EXERCISE PASSAGE: Begin
The state Supreme Court ruled yesterday that a Jewish grandmother will be allowed to continue raising her Native American grandchildren in her Tacoma home despite assertions from the mother that the children should be with her. In a legal battle that balanced cultural protections for Indian families and tribes with the best interests of the children, the court ruled that transferring custody to the mother "would likely result in serious emotional and potentially physical damage to the children."
In 1992, Rebecca Johnston, an Alaskan Indian, and her boyfriend, Mark Mahaney, were living in Anchorage and both were struggling with the ravages of alcohol abuse, according to court documents. That March, they sent their two toddlers, Natasha and Jesse, to live with their grandmother Erika Mahaney, also of Anchorage. The next year, they gave temporary legal custody to the grandmother, who moved with the youngsters to Tacoma.
Natasha, now about 14, and Jesse, about 12, having been living with their grandmother ever since and have been raised Jewish, attending Hebrew school and taking Yiddish lessons. Natasha, according to court records, describes herself as being Jewish.
Over the years, Rebecca Johnston has made several attempts to regain custody of her children, asserting that she can give them a stable home environment.
An attempt to regain custody in 1994 failed when Erika Mahaney obtained, in Pierce County Superior Court, a temporary non-parental custody order.Erika Mahaney told the court that the children suffered from "the effects of sexual abuse, domestic violence, general neglect and abandonment" while under their mother's care.
Johnston denied allegations that she used illegal drugs, and accusations from Natasha that she sexually abused her. Johnston admits that she saw her younger brother sexually molest both children. In addition, she spent time behind bars after convictions for driving while intoxicated.
EXERCISE PASSAGE: End
TASK LIST |
**A.** Answer these questions about the custody article:
(i) To which city did Erika Mahaney move with the children?
(ii) In what year did an attempt to regain custody fail after a temporary non-parental custody order was obtained?
(iii) What lessons do the children take besides attending Hebrew school?
**B.** Rewrite the paragraph of the custody article that begins "In 1992, Rebecca Johnston" as a short list that keeps its main facts.
**C.** Reproduce the stretch of the custody article from "Natasha, now about" through "their mother's care.".
RECORD SET: Begin
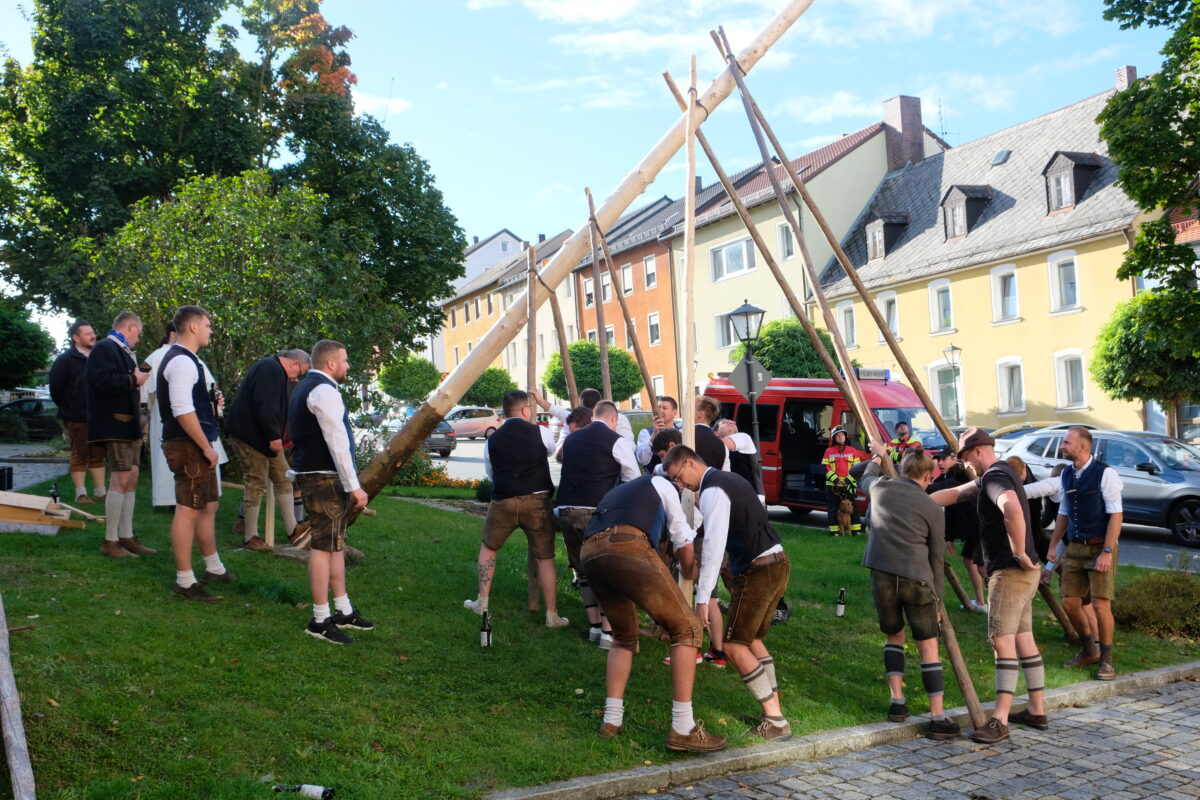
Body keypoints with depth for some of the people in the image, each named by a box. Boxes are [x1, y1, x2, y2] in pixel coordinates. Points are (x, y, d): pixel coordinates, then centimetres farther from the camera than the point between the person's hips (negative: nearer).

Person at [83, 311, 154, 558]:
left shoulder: (122, 351, 20)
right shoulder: (105, 348, -12)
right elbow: (101, 380, -27)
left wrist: (137, 378, 14)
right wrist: (133, 379, -17)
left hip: (128, 423, 10)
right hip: (114, 424, -10)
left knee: (131, 478, 10)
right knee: (121, 478, -11)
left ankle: (126, 537, 16)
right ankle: (110, 542, -4)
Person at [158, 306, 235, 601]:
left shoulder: (183, 359, 17)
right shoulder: (182, 361, -16)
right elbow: (183, 411, -25)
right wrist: (206, 446, -20)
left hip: (196, 446, 11)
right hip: (189, 445, -11)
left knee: (208, 507, 19)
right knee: (188, 511, -5)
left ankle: (214, 568, 32)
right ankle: (185, 581, 1)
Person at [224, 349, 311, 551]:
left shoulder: (274, 369, 18)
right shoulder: (270, 368, -17)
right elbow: (264, 405, -27)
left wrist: (275, 435, 18)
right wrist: (274, 436, -25)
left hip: (263, 437, 11)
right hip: (250, 435, -11)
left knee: (282, 479, 13)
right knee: (257, 483, -5)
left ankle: (292, 528, 19)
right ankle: (250, 537, 4)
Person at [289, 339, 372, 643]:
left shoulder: (306, 388, 19)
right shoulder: (324, 391, -15)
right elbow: (337, 442, -21)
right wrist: (354, 486, -20)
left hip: (313, 473, 11)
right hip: (324, 478, -11)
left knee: (336, 542, 15)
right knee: (324, 545, -6)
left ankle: (343, 611, 23)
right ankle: (320, 620, 0)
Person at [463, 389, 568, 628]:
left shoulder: (491, 440, 5)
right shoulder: (540, 433, -2)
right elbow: (556, 451, 19)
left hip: (503, 501, 2)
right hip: (537, 501, -2)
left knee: (488, 548, 24)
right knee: (545, 558, 8)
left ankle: (482, 602, 25)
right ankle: (552, 616, 9)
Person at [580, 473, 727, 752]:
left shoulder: (613, 494, 43)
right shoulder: (659, 484, 31)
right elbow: (683, 540, 29)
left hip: (589, 554, 6)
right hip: (628, 547, -6)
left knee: (624, 637, 29)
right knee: (686, 630, 6)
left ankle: (612, 720, 22)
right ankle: (682, 729, 3)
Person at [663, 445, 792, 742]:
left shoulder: (712, 491, -13)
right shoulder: (729, 480, 17)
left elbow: (714, 546, -21)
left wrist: (702, 597, -20)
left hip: (757, 571, -10)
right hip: (778, 564, 10)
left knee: (735, 645, -4)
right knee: (752, 639, 19)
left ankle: (776, 721, -3)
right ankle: (775, 710, 19)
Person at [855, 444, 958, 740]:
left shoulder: (880, 488, 8)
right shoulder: (933, 509, 4)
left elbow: (866, 479, 34)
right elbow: (937, 558, 8)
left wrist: (877, 457, 52)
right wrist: (937, 598, 16)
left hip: (882, 575, 2)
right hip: (917, 580, -2)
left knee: (894, 636, 23)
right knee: (928, 647, 7)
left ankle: (897, 701, 16)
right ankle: (938, 718, 8)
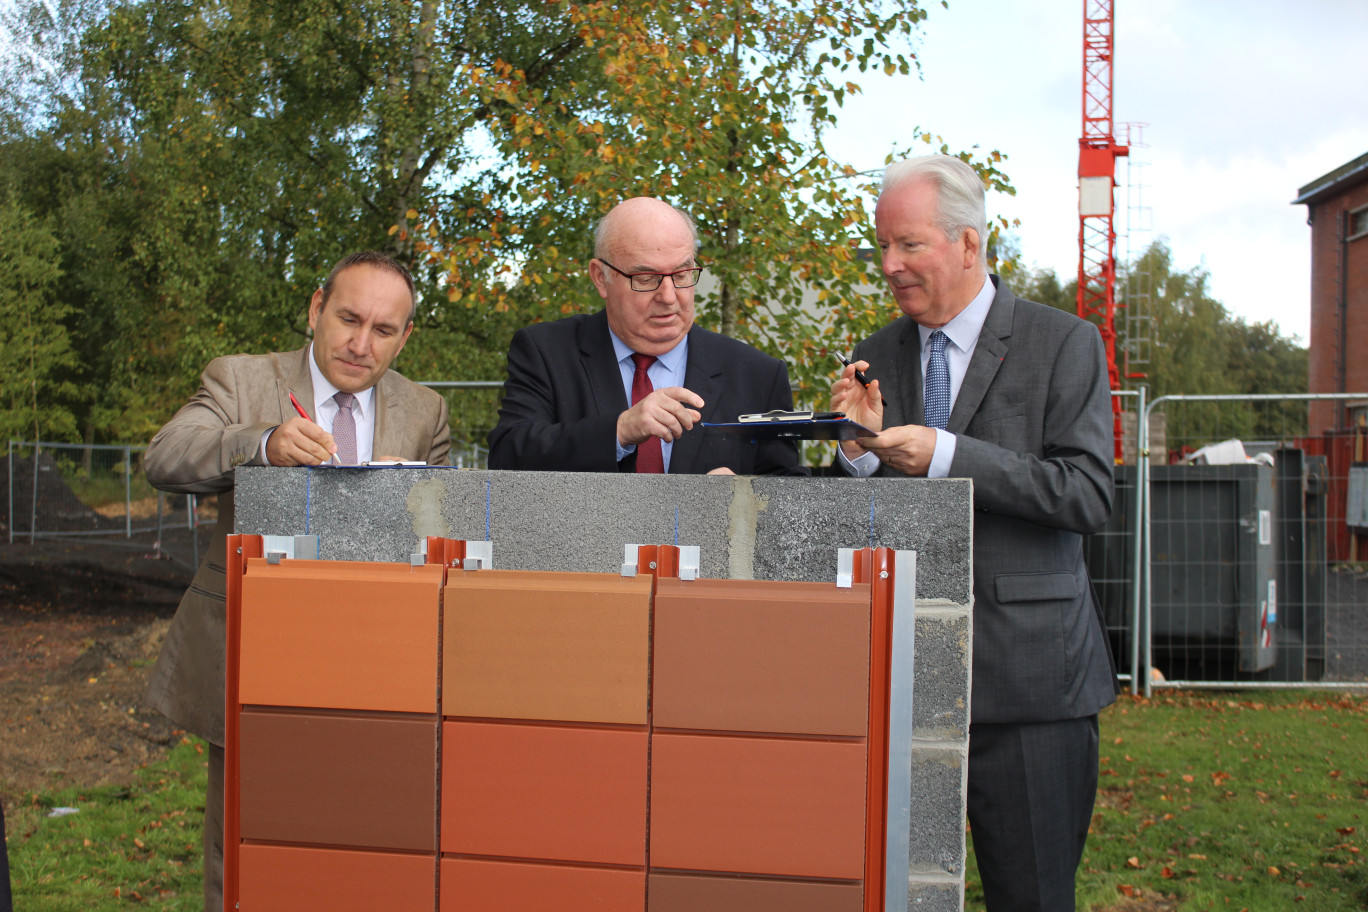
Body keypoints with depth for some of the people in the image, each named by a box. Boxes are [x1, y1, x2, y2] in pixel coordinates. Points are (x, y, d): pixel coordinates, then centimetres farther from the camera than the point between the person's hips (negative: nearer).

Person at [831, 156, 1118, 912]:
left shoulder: (1063, 344, -1)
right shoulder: (877, 358, 11)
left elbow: (1089, 496, -12)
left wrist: (945, 454, -19)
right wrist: (859, 448, -11)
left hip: (1026, 674, -3)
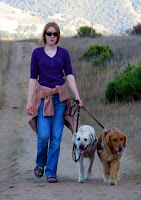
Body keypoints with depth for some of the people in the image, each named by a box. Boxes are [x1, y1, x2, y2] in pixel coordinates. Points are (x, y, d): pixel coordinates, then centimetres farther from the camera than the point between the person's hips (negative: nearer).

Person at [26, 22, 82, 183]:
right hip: (43, 96, -1)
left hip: (60, 97, 1)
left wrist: (77, 96, -10)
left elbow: (69, 75, 1)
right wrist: (29, 101, 0)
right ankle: (40, 163, 16)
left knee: (56, 137, -2)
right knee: (43, 135, -12)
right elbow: (33, 78, 4)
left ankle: (51, 172, 6)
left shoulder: (64, 53, 7)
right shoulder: (37, 53, 5)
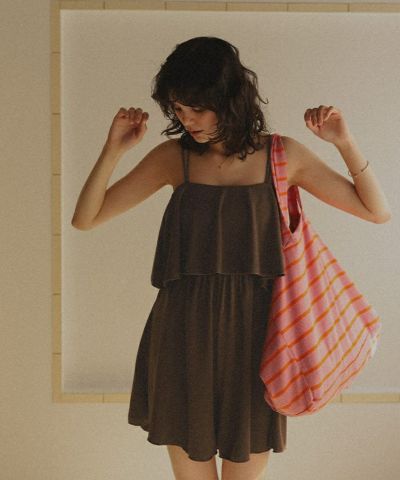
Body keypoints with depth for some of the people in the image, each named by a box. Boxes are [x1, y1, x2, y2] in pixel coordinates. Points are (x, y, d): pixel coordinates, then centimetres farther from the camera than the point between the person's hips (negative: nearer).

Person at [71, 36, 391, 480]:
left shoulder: (282, 154, 0)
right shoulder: (174, 157, 0)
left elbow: (377, 212, 4)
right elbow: (85, 218, 2)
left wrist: (345, 142, -8)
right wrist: (114, 150, -11)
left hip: (253, 333, 0)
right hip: (184, 335, 1)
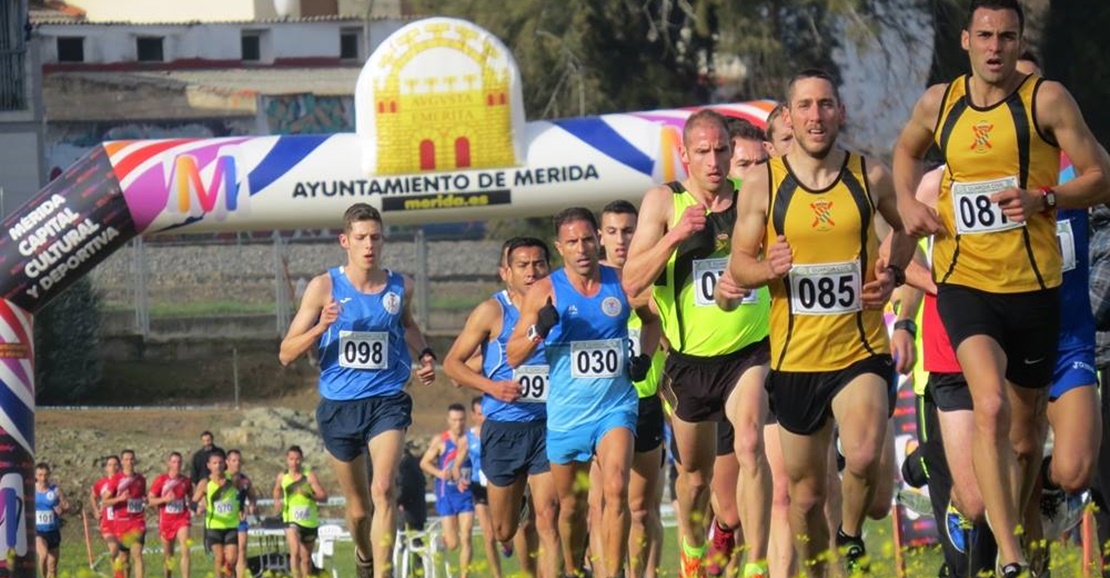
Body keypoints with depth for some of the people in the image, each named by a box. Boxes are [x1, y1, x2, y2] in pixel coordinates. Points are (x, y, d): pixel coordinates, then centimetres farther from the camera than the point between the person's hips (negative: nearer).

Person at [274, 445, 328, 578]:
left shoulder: (309, 475, -6)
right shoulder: (282, 477, 2)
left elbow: (324, 496, -11)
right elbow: (277, 493, 22)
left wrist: (309, 495, -28)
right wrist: (277, 502, 1)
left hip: (310, 521, 1)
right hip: (292, 520, -1)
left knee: (306, 557, 12)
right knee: (295, 551, -24)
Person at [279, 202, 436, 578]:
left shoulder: (400, 287, 3)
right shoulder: (324, 287, -4)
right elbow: (286, 354, -4)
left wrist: (424, 355, 10)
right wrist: (321, 327, -21)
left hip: (387, 402, 0)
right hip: (339, 406, 0)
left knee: (383, 490, -22)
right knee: (358, 507, 12)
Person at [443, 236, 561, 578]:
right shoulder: (492, 312, -3)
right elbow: (453, 363, -1)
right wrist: (491, 386, -16)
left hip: (548, 425, 1)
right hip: (503, 429, -1)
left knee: (548, 518, -14)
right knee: (504, 532, 11)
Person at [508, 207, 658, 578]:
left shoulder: (622, 282, 2)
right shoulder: (544, 292, -3)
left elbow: (652, 320, 23)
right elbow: (513, 356, -3)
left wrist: (645, 356, 5)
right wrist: (539, 330, -21)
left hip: (615, 406, -1)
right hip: (566, 414, 1)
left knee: (616, 489, -22)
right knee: (571, 505, 12)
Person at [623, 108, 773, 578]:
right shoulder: (663, 201, -5)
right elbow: (632, 282, -11)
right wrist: (675, 236, -26)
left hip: (748, 350, -1)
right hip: (690, 358, 1)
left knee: (750, 446, -25)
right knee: (695, 470, 16)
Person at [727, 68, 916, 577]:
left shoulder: (870, 176, 1)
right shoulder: (762, 184, -1)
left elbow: (906, 226, 21)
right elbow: (738, 264, 6)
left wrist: (893, 273, 1)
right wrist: (767, 269, -17)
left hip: (861, 349, -1)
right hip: (795, 357, 1)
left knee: (864, 459, -25)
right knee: (806, 494, 8)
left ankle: (851, 536, 5)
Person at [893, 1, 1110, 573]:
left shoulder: (1046, 100, -4)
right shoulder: (939, 103, 5)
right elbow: (906, 150, 27)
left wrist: (1043, 199, -20)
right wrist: (907, 202, 8)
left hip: (1033, 287, 0)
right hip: (964, 283, 0)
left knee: (1025, 433, 13)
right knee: (991, 407, -23)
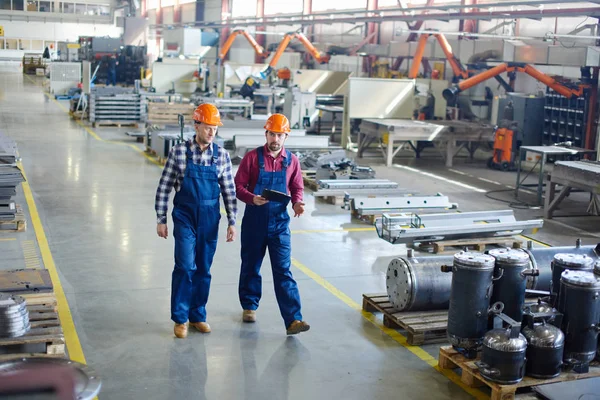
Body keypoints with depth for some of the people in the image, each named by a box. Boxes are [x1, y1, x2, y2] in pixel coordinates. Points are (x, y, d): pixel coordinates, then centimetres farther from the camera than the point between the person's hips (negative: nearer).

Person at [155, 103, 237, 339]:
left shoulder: (221, 155, 1)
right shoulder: (179, 151, -6)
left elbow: (229, 191, 5)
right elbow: (164, 187, -2)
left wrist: (232, 222, 2)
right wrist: (161, 220, -3)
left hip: (209, 220, 3)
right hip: (184, 217, -3)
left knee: (203, 270, 9)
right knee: (185, 266, -8)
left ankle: (197, 315, 24)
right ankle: (180, 318, 7)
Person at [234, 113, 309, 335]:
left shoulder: (292, 160, 2)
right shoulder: (252, 157, -4)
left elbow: (297, 188, 8)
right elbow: (239, 186, -4)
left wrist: (297, 202, -13)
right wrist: (252, 198, -23)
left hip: (279, 222, 0)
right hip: (254, 221, 0)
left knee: (283, 270, -5)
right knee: (251, 266, 14)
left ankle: (293, 320, -9)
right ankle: (249, 306, 35)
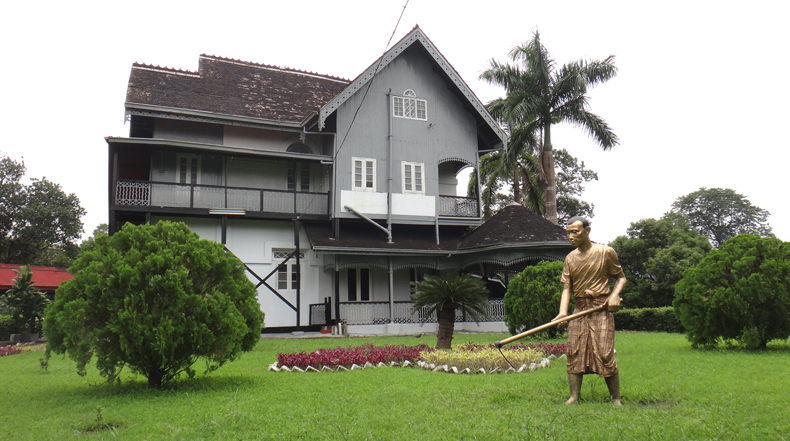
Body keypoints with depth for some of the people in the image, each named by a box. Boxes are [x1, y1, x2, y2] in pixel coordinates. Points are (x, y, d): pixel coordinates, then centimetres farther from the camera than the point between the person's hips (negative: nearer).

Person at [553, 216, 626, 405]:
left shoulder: (605, 252, -2)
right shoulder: (570, 258, 9)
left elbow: (621, 277, 7)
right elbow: (566, 288, 5)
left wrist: (614, 295, -12)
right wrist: (563, 312, -11)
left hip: (601, 308, -4)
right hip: (579, 309, 4)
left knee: (605, 354, -7)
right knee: (574, 353, -1)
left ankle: (616, 398, 6)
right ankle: (574, 397, 5)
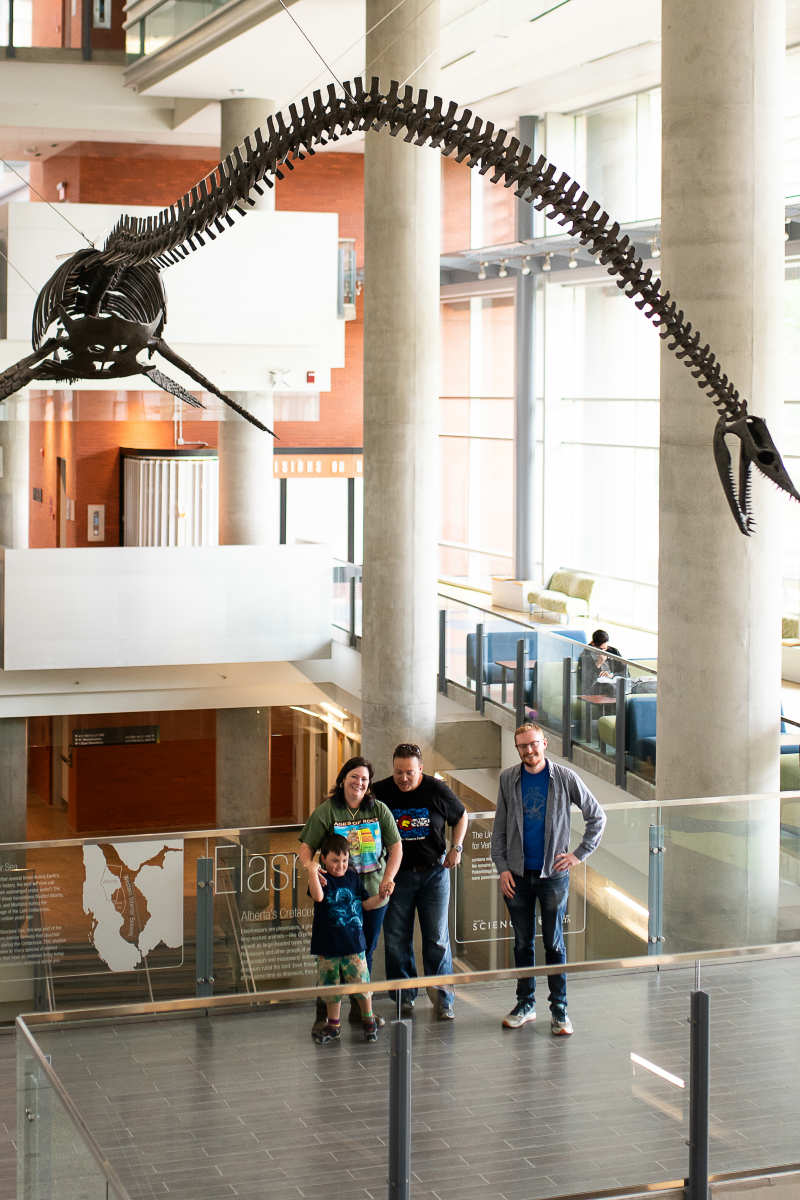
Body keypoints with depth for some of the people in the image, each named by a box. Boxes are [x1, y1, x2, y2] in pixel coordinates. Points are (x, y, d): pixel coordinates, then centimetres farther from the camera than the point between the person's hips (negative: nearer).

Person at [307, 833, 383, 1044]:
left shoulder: (353, 878, 6)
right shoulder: (322, 879, -4)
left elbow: (365, 904, 12)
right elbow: (318, 896, -25)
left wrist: (381, 896, -3)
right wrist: (313, 873, -36)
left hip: (354, 943, 1)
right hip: (328, 945, -1)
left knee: (361, 983, 1)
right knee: (331, 986, 9)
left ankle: (368, 1020, 20)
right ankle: (333, 1026, 22)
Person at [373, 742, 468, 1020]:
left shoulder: (437, 790, -6)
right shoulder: (380, 792, -6)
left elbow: (461, 816, 12)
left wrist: (456, 847, 0)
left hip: (434, 872, -1)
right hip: (396, 873, 1)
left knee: (437, 939, 1)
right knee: (396, 940, 3)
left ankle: (443, 999, 11)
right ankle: (405, 997, 17)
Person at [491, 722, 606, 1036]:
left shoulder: (564, 778, -3)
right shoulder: (508, 779, 3)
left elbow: (597, 816, 5)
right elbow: (499, 828, 8)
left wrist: (579, 854, -1)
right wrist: (502, 868, -1)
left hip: (553, 873, -2)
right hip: (518, 875, 2)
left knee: (554, 943, 2)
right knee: (523, 942, 9)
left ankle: (559, 1010, 10)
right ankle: (525, 1004, 21)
RECORD SET: End
SOLUTION LIST |
**A.**
(i) Tacoma
(ii) 1994
(iii) Yiddish lessons

**B.**
- In 1992, Rebecca Johnston, an Alaskan Indian, and her boyfriend, Mark Mahaney, lived in Anchorage and were both struggling with alcohol abuse, according to court documents.
- That March, they sent their two toddlers, Natasha and Jesse, to live with their grandmother Erika Mahaney, also of Anchorage.
- The next year, they gave the grandmother temporary legal custody, and she moved with the children to Tacoma.

**C.**
Natasha, now about 14, and Jesse, about 12, having been living with their grandmother ever since and have been raised Jewish, attending Hebrew school and taking Yiddish lessons. Natasha, according to court records, describes herself as being Jewish.
Over the years, Rebecca Johnston has made several attempts to regain custody of her children, asserting that she can give them a stable home environment.
An attempt to regain custody in 1994 failed when Erika Mahaney obtained, in Pierce County Superior Court, a temporary non-parental custody order.Erika Mahaney told the court that the children suffered from "the effects of sexual abuse, domestic violence, general neglect and abandonment" while under their mother's care.